There were a lot of people frowning at that guy when he starts screaming at Oyama Shihan...  

The battles are stand-up fights, and are full contact.  Mostly punching to the body, although you'll see a good bit of kicking to the thighs, body, and head.  

No punching to the face, no kicking below the knee.  If you get knocked down twice (without being KO'ed), then the other guy wins.

Before the competitors can enter the sparring tournament, they must qualify by breaking at least three wooden boards with a hand technique.  Anyone who is well-conditioned for the fight should be able to do this.


----------



## searcher (Feb 22, 2009)

I have been to several knockdown tourneys to fight, and a few to watch, that were put on by kyokushin guys and they were gladto have me there.   I have not been to one in NY, so I can't comment on those people in particular, but I suspect that they will welcome any new competitor.

Is there any particular reason why you think a knockdown tourney would be helpful in your training?
Are you prepared for this type of tourney?

These are questions I ask of myself and my students several months before I/they go to a tourney.   It can be a brutal experience if you are not prepared for what will go on.


----------



## emiliozapata (Feb 22, 2009)

well I need a good motivator to train standup and I came across the NY tourney which is listed as open, and I have always been fascinated by the knockdown events. As far as being prepared, I will need to concentrate on hardening my torso and legs. My striking is probably good enough to at least put a good showing but certainly I have some time to train event specific since it's a good many months away. Kinda just want to do it to do it. They do have a semi knockdown bracket which uses pads for hand and feet, stillf ull contact.


----------



## searcher (Feb 22, 2009)

While hardening the torso and legs helps with absorbing some punishment, I would not want to count on that in a KD event.    What division(kyu/dan) are you going to enter in?   Have you went over the rules for the event?


----------



## Grenadier (Feb 23, 2009)

emiliozapata said:


> As far as being prepared, I will need to concentrate on hardening my torso and legs.
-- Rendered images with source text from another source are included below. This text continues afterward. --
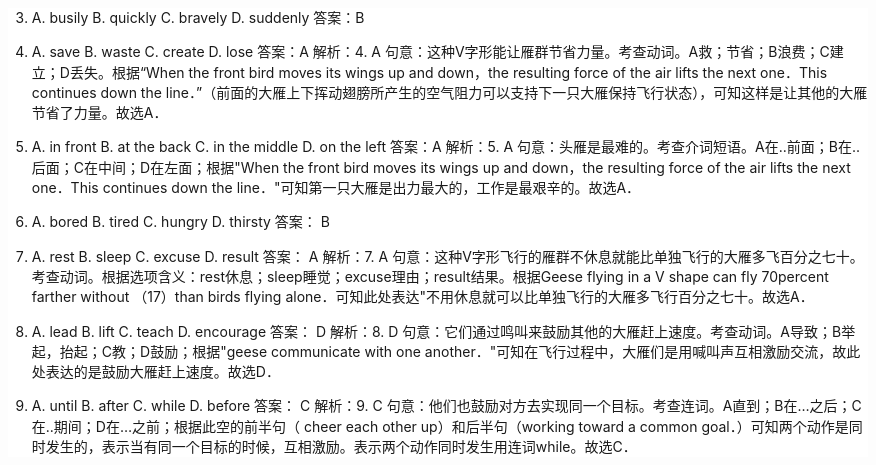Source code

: 3. A. busily
B. quickly
C. bravely
D. suddenly
答案：B 

4. A. save
B. waste
C. create
D. lose
答案：A
解析：4. A 句意：这种V字形能让雁群节省力量。考查动词。A救；节省；B浪费；C建立；D丢失。根据“When the front bird moves its wings up and down，the resulting force of the air lifts the next one．This continues down the line．”（前面的大雁上下挥动翅膀所产生的空气阻力可以支持下一只大雁保持飞行状态），可知这样是让其他的大雁节省了力量。故选A．

5. A. in front
B. at the back
C. in the middle
D. on the left
答案：A
解析：5. A 句意：头雁是最难的。考查介词短语。A在..前面；B在..后面；C在中间；D在左面；根据"When the front bird moves its wings up and down，the resulting force of the air lifts the next one．This continues down the line．"可知第一只大雁是出力最大的，工作是最艰辛的。故选A．

6. A. bored
B. tired
C. hungry
D. thirsty
答案： B

7. A. rest
B. sleep
C. excuse
D. result
答案： A
解析：7. A 句意：这种V字形飞行的雁群不休息就能比单独飞行的大雁多飞百分之七十。考查动词。根据选项含义：rest休息；sleep睡觉；excuse理由；result结果。根据Geese flying in a V shape can fly 70percent farther without （17）than birds flying alone．可知此处表达"不用休息就可以比单独飞行的大雁多飞行百分之七十。故选A．

8. A. lead
B. lift
C. teach
D. encourage
答案： D 
解析：8. D 句意：它们通过鸣叫来鼓励其他的大雁赶上速度。考查动词。A导致；B举起，抬起；C教；D鼓励；根据"geese communicate with one another．"可知在飞行过程中，大雁们是用喊叫声互相激励交流，故此处表达的是鼓励大雁赶上速度。故选D．

9. A. until
B. after
C. while
D. before
答案： C 
解析：9. C 句意：他们也鼓励对方去实现同一个目标。考查连词。A直到；B在…之后；C在..期间；D在…之前；根据此空的前半句（ cheer each other up）和后半句（working toward a common goal．）可知两个动作是同时发生的，表示当有同一个目标的时候，互相激励。表示两个动作同时发生用连词while。故选C．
My striking is probably good enough to at least put a good showing but certainly I have some time to train event specific since it's a good many months away.


 
I admire your willingness to trade fists with the Kyokushin practitioners, but before you do that, I would *strongly* suggest getting some formal training in a striking art between now and then.  Physical conditioning is a good thing to have, but it's more of a supplement to the meat and potatoes, instead of being the main course.  

The striking art need not even be Kyokushin, as there are some folks from non-Kyokushin schools who don't do regular full contact, and they do fine, but they've been at the game for years.  

There are all sorts of mechanical aspects of striking that need time and training to develop, and it's best to do such things under the watchful eye of a competent instructor.


----------



## jim777 (Feb 23, 2009)

If you don't already have one, I would seriously consider getting a makiwara and using it every day to toughen your knuckles/fists, and get your wrists used to the increased shock.


----------



## searcher (Feb 23, 2009)

Grenadier is right on with the need to have some formal striking training.    I trained for several years before I stepped into the ring in a KD event.    If you don't get any training, I would make sure you have someone to drive you home and insurance is a must.   Not being negative here, it is just the nature of the game.


----------